I noticed a few days ago that when I was cooking at my stove (located next to my refrigerator), that I would receive a shock if I leaned an arm on the fridge.  I wouldn't get shocked every time, but it did happen enough that it was pretty annoying, and potentially dangerous if touched with a wet hand or wet skin.  

I figured out that the 110v outlet that the fridge was plugged into has a open ground, so I plugged the fridge into another outlet with an extension cord (I know, not the best idea, but it's temporary till I am able to run a new ground wire).

I haven't been shocked by the fridge since, but I'm not sure if the problem is completely stopped.

Would the ground fault cause the exterior of the fridge to be electrified, or is there a deeper problem with the fridge wiring? 

Thanks for your help ahead of time.


----------



## Cork-Guy (Apr 22, 2010)

http://personal.cha.bellsouth.net/j/o/johngd/files/rv/gfi.pdf  Enjoy


----------



## frozenstar (Apr 22, 2010)

neel2004 said:


> Hey all,
> 
> I noticed a few days ago that when I was cooking at my stove (located next to my refrigerator), that I would receive a shock if I leaned an arm on the fridge.  I wouldn't get shocked every time, but it did happen enough that it was pretty annoying, and potentially dangerous if touched with a wet hand or wet skin.
> 
> ...



dang! I hate that feeling... I hate being grounded by any appliances! 

Hope you can fix it with Cork-Guy's link...


----------



## Wuzzat? (Apr 22, 2010)

I assume your fridge has a ground pin on its plug?

Your fridge might be exempted from using a GFCI.

GFCIs don't get along with motors too well.

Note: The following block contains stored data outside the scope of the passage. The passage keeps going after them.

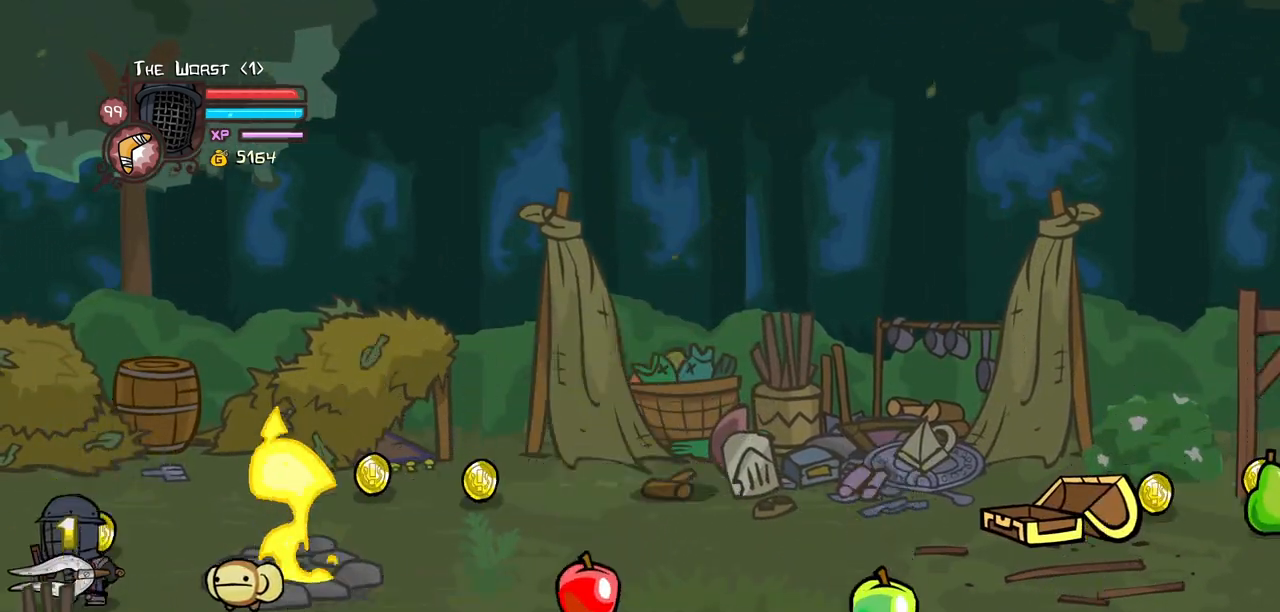
{"keys": ["right"], "events": [[100, "right", "down"], [333, "up", "up"]]}
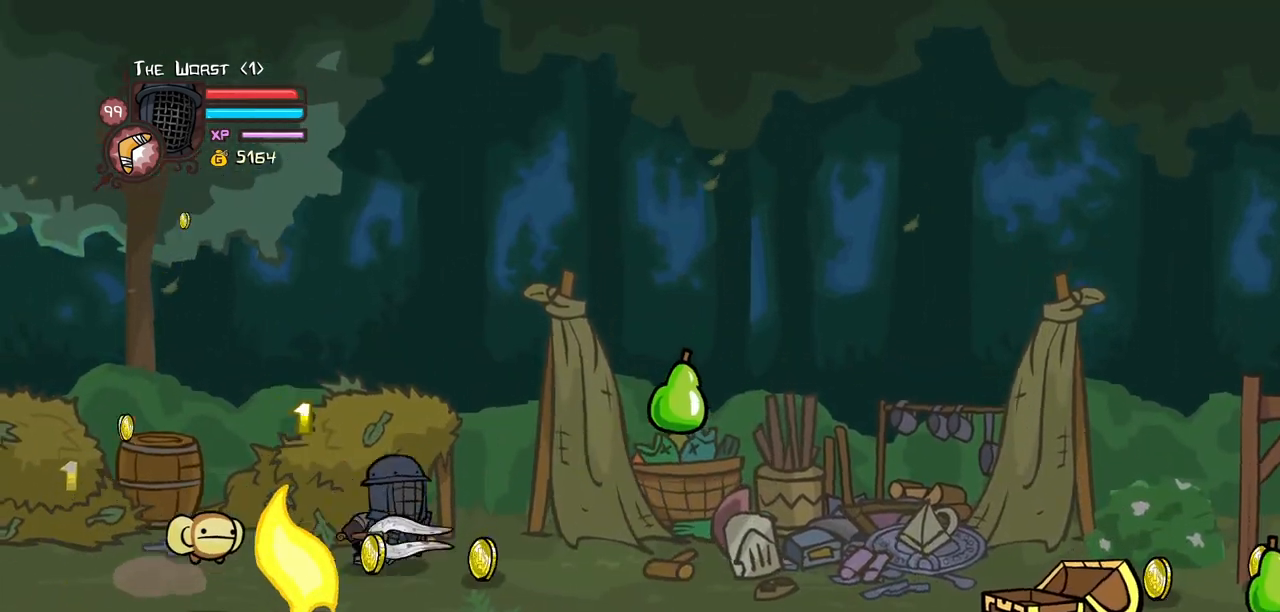
{"keys": ["left", "up"], "events": [[67, "down", "down"], [350, "up", "down"], [400, "down", "up"], [483, "left", "down"], [483, "right", "up"]]}
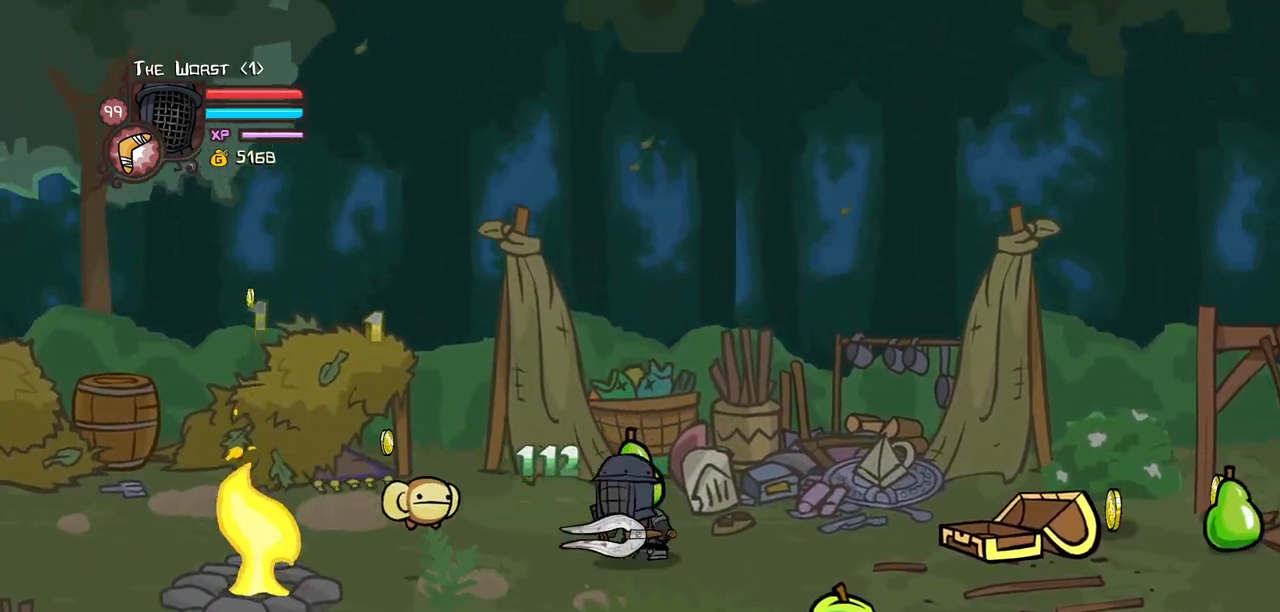
{"keys": ["down", "right"], "events": [[83, "left", "up"], [83, "right", "down"], [133, "up", "up"], [167, "down", "down"]]}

The current that went into you was probably due to the fridge motor windings having a capacitance to the motor housing/fridge shell and may not be strong enough [more than 10 milliamperes] to cause injury.


----------



## kok328 (Apr 22, 2010)

Wuzzat? said:


> I assume your fridge has a ground pin on its plug?
> 
> Your fridge might be exempted from using a GFCI.
> 
> ...



To the best of my knowledge, all fridges are exempt because if the GFIC trips, you'll loose all your food from spoilage.


----------



## Wuzzat? (Apr 22, 2010)

kok328 said:


> To the best of my knowledge, all fridges are exempt because if the GFIC trips, you'll loose all your food from spoilage.


OK, so fixing the open ground will solve the problem.

0.1 µF of winding/shell capacitance will put about 5 mA into the ground lead, enough to feel.


----------



## triple D (May 5, 2010)

the only reason the fridge does not have to be gfi is that it is not a counter top plug. you cant get to it when fridge is put in place.


----------